Carola Santilli and coworkers' proposed scheme for the manganese catalysis of Grignard reagents.
Carola Santilli and coworkers' proposed scheme for the manganese catalysis of Grignard reagents.
Carola Santilli and coworkers' proposed scheme for the manganese catalysis of Grignard reagents.

Claim: Manganese catalysis of Grignard reagents with aryl halides

Impurity: Trace amounts of palladium or copper

Follow-up action: One month later, the researchers published a follow-up paper saying that they could not reproduce the earlier Mn catalysis research of either their or other groups.

Notable paper: Antonacci, Giuseppe, et al. “Manganese-Catalyzed Cross-Coupling of Aryl Halides and Grignard Reagents by a Radical Mechanism.” Eur.
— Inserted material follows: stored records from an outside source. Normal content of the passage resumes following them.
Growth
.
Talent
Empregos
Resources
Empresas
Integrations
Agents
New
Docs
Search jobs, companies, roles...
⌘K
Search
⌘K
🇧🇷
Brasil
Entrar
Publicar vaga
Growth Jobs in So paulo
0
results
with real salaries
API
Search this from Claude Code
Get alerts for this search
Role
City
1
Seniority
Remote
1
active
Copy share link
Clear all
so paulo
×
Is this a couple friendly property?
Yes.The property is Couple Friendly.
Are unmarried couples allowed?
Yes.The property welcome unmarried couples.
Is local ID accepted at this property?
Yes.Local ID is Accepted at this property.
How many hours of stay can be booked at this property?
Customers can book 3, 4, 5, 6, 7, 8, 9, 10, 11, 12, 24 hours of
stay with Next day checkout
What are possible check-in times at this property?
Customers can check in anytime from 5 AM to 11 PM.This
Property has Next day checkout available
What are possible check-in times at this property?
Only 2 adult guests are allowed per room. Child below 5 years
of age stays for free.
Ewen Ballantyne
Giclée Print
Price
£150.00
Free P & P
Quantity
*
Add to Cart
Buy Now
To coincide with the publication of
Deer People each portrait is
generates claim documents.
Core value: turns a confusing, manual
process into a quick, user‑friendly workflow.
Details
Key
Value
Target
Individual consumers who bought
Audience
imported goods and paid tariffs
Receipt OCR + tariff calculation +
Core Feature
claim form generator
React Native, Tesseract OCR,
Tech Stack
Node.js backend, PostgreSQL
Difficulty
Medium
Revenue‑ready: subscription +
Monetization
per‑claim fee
J. Org. Chem. (July 2017). DOI: 10.1002/ejoc.201700981.


In doing metal-free or alternative-metal reactions, chemists need to go all out to prove themselves wrong, Eötvös Loránd University’s Tolnai says. Doing that can be hard, he says, because “how far do you want to go to prove yourself wrong?” Getting external feedback is also very valuable, Novák says. He points out that it was the feedback of other chemists that discovered the error of Xu’s group.

Despite all the bumps in the road to metal-free Suzuki and Sonogashira reactions, Bedford still hopes to see one or both legitimately happen one day. Tolnai points out that it is positive, not negative, that chemists make mistakes along the way to this goal, because the chemistry community can learn from these mistakes and move forward.

Xu says the experience with his paper and subsequent retraction shined a spotlight on how difficult it can be to try to replace Pd with organic catalysts. He’s not giving up on the chemistry. “We will also continue to explore this difficult research field and strive to make our contribution,” Xu says.

Chemists really would love to do these coupling reactions without expensive metals. “Maybe someone will make it,” Tolnai says. “We would never say not to try it.”